LlamaIndex Readers Integration: Dashscope

llama-index-integrations/readers/llama-index-readers-dashscope/README.md

0.14.212.2 KB
Original Source

LlamaIndex Readers Integration: Dashscope

Installation

shelll
pip install llama-index-readers-dashscope

Usage

python
from llama_index.readers.dashscope.base import DashScopeParse
from llama_index.readers.dashscope.utils import ResultType

file_list = [
    # your files (accept doc, docx, pdf)
]

parse = DashScopeParse(result_type=ResultType.DASHCOPE_DOCMIND)
documents = parse.load_data(file_path=file_list)

Reader Setting:

A full list of retriever settings/kwargs is below:

  • api_key: Optional[str] -- Your dashscope API key, which can be passed in through environment variables or parameters. The parameter settings will override the results from the environment variables
  • workspace_id: Optional[str] -- Your dashscope workspace_id, which can be passed in through environment variables or parameters.
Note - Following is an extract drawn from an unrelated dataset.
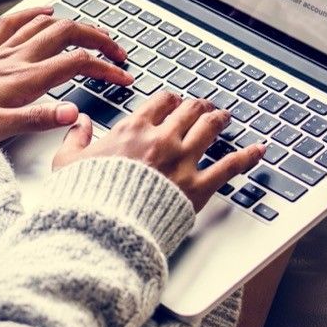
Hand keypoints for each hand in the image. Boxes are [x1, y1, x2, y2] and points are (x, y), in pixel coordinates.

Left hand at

The parameter settings will override the results from the environment variables
  • base_url: Optional[str] -- The base url for the Dashscope API. The default value is "https://dashscope.aliyuncs.com". The parameter settings will override the results from the environment variables.
  • result_type: Optional[ResultType] -- The result type for the parser. The default value is ResultType.DASHCOPE_DOCMIND.
  • num_workers: Optional[int] -- The number of workers to use sending API requests for parsing. The default value is 4, greater than 0, less than 10.
  • check_interval: Optional[int] -- The interval in seconds to check if the parsing is done. The default value is 5.
  • max_timeout: Optional[int] -- The maximum timeout in seconds to wait for the parsing to finish. The default value is 3600.
  • verbose: Optional[bool] -- Whether to print the progress of the parsing. The default value is True.
  • show_progress: Optional[bool] -- Show progress when parsing multiple files. The default value is True.
  • ignore_errors: Optional[bool] -- Whether or not to ignore and skip errors raised during parsing. The default value is True.

Reader Input:

  • file_path: Union[str, List[str]] -- The file path or list of file paths to parse.

Reader Output:

  • List[llama_index.core.schema.Document] -- The list of documents parsed from the file.
    • text: str -- The text of the document from DASHCOPE_DOCMIND.